Task item — Copy the text of all the items below word for word, and leave the pictures out of your answer.
── Data for this task ──
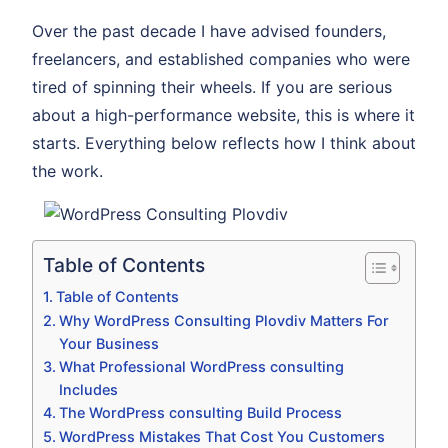
Over the past decade I have advised founders,
freelancers, and established companies who were
tired of spinning their wheels. If you are serious
about a high-performance website, this is where it
starts. Everything below reflects how I think about
the work.
Table of Contents
Table of Contents
Why WordPress Consulting Plovdiv Matters For
Your Business
What Professional WordPress consulting
Includes
The WordPress consulting Build Process
WordPress Mistakes That Cost You Customers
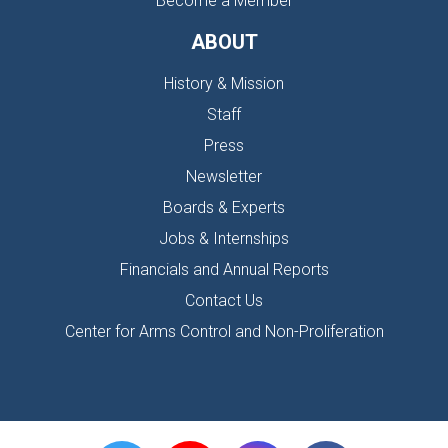
Become a Member
ABOUT
History & Mission
Staff
Press
Newsletter
Boards & Experts
Jobs & Internships
Financials and Annual Reports
Contact Us
Center for Arms Control and Non-Proliferation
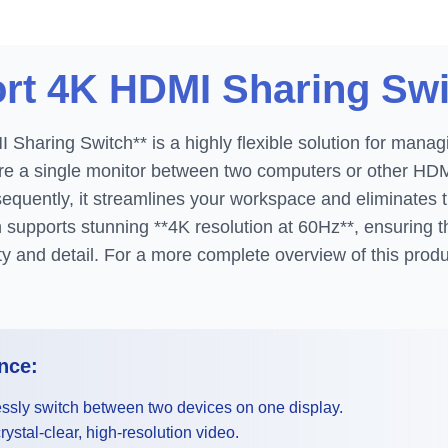
ort 4K HDMI Sharing Sw
Sharing Switch** is a highly flexible solution for manag
are a single monitor between two computers or other HD
equently, it streamlines your workspace and eliminates 
 supports stunning **4K resolution at 60Hz**, ensuring th
ity and detail. For a more complete overview of this produ
nce:
sly switch between two devices on one display.
ystal-clear, high-resolution video.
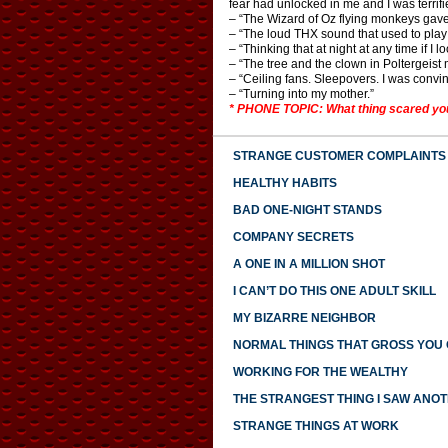
fear had unlocked in me and I was terrif
– “The Wizard of Oz flying monkeys gav
– “The loud THX sound that used to play 
– “Thinking that at night at any time if I
– “The tree and the clown in Poltergeist 
– “Ceiling fans. Sleepovers. I was convi
– “Turning into my mother.”
* PHONE TOPIC: What thing scared you
STRANGE CUSTOMER COMPLAINTS
HEALTHY HABITS
BAD ONE-NIGHT STANDS
COMPANY SECRETS
A ONE IN A MILLION SHOT
I CAN’T DO THIS ONE ADULT SKILL
MY BIZARRE NEIGHBOR
NORMAL THINGS THAT GROSS YOU
WORKING FOR THE WEALTHY
THE STRANGEST THING I SAW ANO
STRANGE THINGS AT WORK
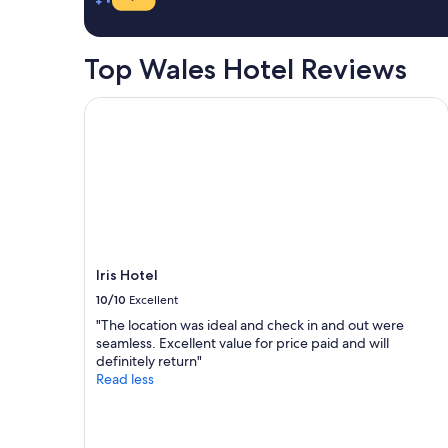
s
a
e
o
1
l
r
night
p
Top Wales Hotel Reviews
t
stay
f
.
for
u
A
2
Iris Hotel
l
m
adults.
s
a
Prices
t
z
and
a
i
availability
f
n
subject
f
g
to
"
f
change.
o
Additional
o
terms
Iris Hotel
d
may
10/10
Excellent
,
apply.
v
"The location was ideal and check in and out were
e
seamless. Excellent value for price paid and will
r
definitely return"
y
Read less
h
e
l
p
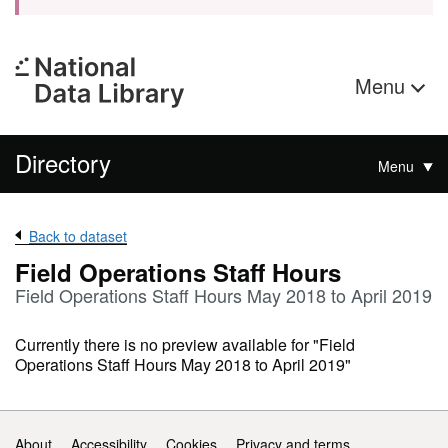
Menu
Directory
Menu
Back to dataset
Field Operations Staff Hours
Field Operations Staff Hours May 2018 to April 2019
Currently there is no preview available for "Field
Operations Staff Hours May 2018 to April 2019"
Support links
About
Accessibility
Cookies
Privacy and terms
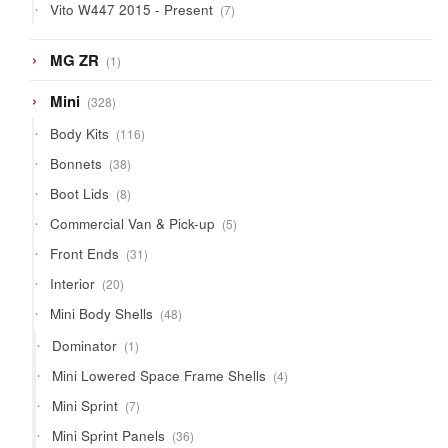
7
Vito W447 2015 - Present
7
products
1
MG ZR
1
product
328
Mini
328
products
116
Body Kits
116
products
38
Bonnets
38
products
8
Boot Lids
8
products
5
Commercial Van & Pick-up
5
products
31
Front Ends
31
products
20
Interior
20
products
48
Mini Body Shells
48
products
1
Dominator
1
product
4
Mini Lowered Space Frame Shells
4
products
7
Mini Sprint
7
products
36
Mini Sprint Panels
36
───
Solution to this task —
Over the past decade I have advised founders,
freelancers, and established companies who were
tired of spinning their wheels. If you are serious
about a high-performance website, this is where it
starts. Everything below reflects how I think about
the work.
Table of Contents
Table of Contents
Why WordPress Consulting Plovdiv Matters For
Your Business
What Professional WordPress consulting
Includes
The WordPress consulting Build Process
WordPress Mistakes That Cost You Customers
Become a Member
ABOUT
History & Mission
Staff
Press
Newsletter
Boards & Experts
Jobs & Internships
Financials and Annual Reports
Contact Us
Center for Arms Control and Non-Proliferation
ort 4K HDMI Sharing Sw
Sharing Switch** is a highly flexible solution for manag
are a single monitor between two computers or other HD
equently, it streamlines your workspace and eliminates 
 supports stunning **4K resolution at 60Hz**, ensuring th
ity and detail. For a more complete overview of this produ
nce:
sly switch between two devices on one display.
ystal-clear, high-resolution video.
fear had unlocked in me and I was terrif
– “The Wizard of Oz flying monkeys gav
– “The loud THX sound that used to play 
– “Thinking that at night at any time if I
– “The tree and the clown in Poltergeist 
– “Ceiling fans. Sleepovers. I was convi
– “Turning into my mother.”
* PHONE TOPIC: What thing scared you
STRANGE CUSTOMER COMPLAINTS
HEALTHY HABITS
BAD ONE-NIGHT STANDS
COMPANY SECRETS
A ONE IN A MILLION SHOT
I CAN’T DO THIS ONE ADULT SKILL
MY BIZARRE NEIGHBOR
NORMAL THINGS THAT GROSS YOU
WORKING FOR THE WEALTHY
THE STRANGEST THING I SAW ANO
STRANGE THINGS AT WORK
s
a
e
o
1
l
r
night
p
Top Wales Hotel Reviews
t
stay
f
.
for
u
A
2
Iris Hotel
l
m
adults.
s
a
Prices
t
z
and
a
i
availability
f
n
subject
f
g
to
"
f
change.
o
Additional
o
terms
Iris Hotel
d
may
10/10
Excellent
,
apply.
v
"The location was ideal and check in and out were
e
seamless. Excellent value for price paid and will
r
definitely return"
y
Read less
h
e
l
p
Menu
Directory
Menu
Back to dataset
Field Operations Staff Hours
Field Operations Staff Hours May 2018 to April 2019
Currently there is no preview available for "Field
Operations Staff Hours May 2018 to April 2019"
Support links
About
Accessibility
Cookies
Privacy and terms
7
Vito W447 2015 - Present
7
products
1
MG ZR
1
product
328
Mini
328
products
116
Body Kits
116
products
38
Bonnets
38
products
8
Boot Lids
8
products
5
Commercial Van & Pick-up
5
products
31
Front Ends
31
products
20
Interior
20
products
48
Mini Body Shells
48
products
1
Dominator
1
product
4
Mini Lowered Space Frame Shells
4
products
7
Mini Sprint
7
products
36
Mini Sprint Panels
36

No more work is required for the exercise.